Some people have said, “Oh my God, you’re brave!” Am I? Some people have said, “This is an act of faith.” That, I do believe. [laughs] [Nicole] said the other day [that] we are paving the way for others to feel comfortable here by showing our comfort here.
NAC: For me, our history in this country is about progress and retrenchment. It’s about making some space and then being pushed back. There is value in the path everyday, but there is also value in telling the Ward’s story. Right? There is value in the history of the Wards made visible. The reason why it’s interesting that Allerton has come to us about doing something else in the fall, or the reason why we’re having a photographer come to document what we’re doing [is] because we want inroads. [Inroads] can be breadcrumbs without sustained effort. But as Illinoisans, as Central Illinoisans, as employees, as taxpayers, this is the land that represents many things. It may now be the University of Illinois’, but that also means it’s ours as Illinoisans. So we got dibs. [laughter]

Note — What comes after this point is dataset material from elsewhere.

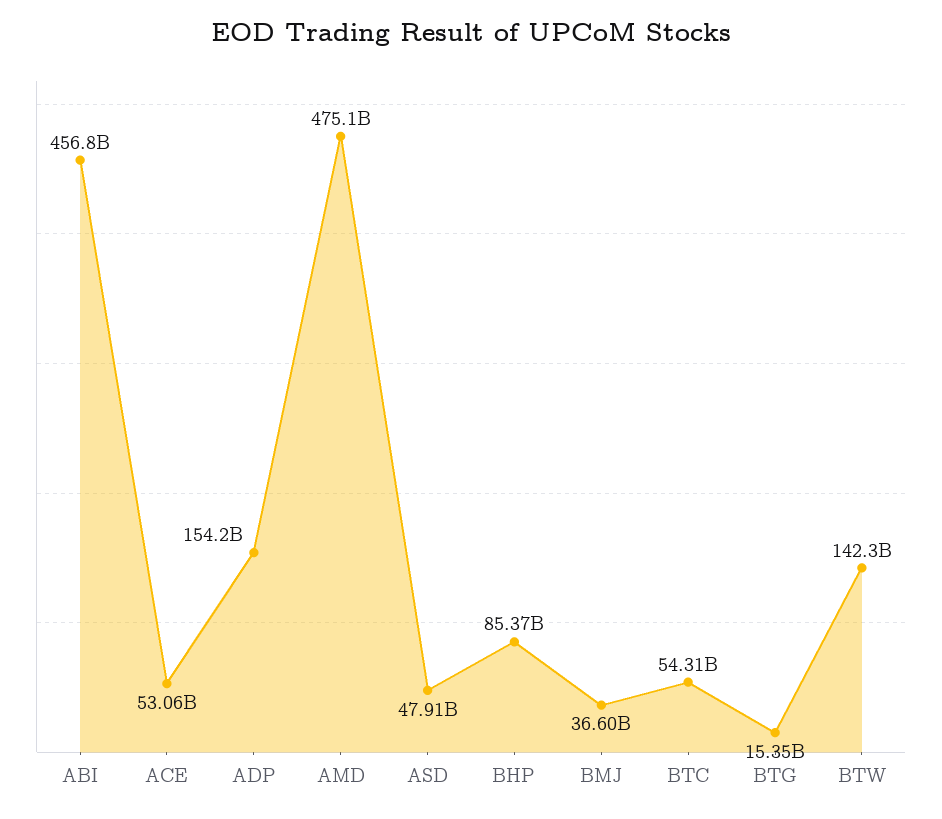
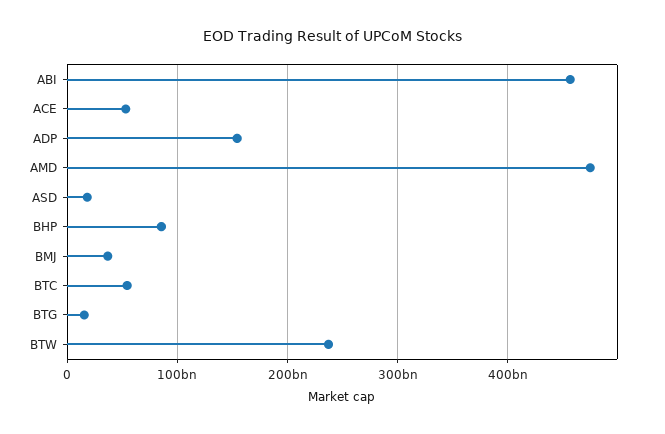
ASD: 47910000000 -> 20000000000
BTW: 142300000000 -> 240000000000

And so we gotta call dibs and keep our foot in the door. That’s why it has to be sustained, that’s why there has to be a record of it. [We are figuring out] how not to be erased.
Jessica Hammie is a writer based in Champaign, Illinois. She is interested in the ways in which artists visualize identity, and how we come to understand our histories. In addition to writing for Sixty, Jessica is a Managing Editor at Smile Politely, a Champaign-based culture magazine.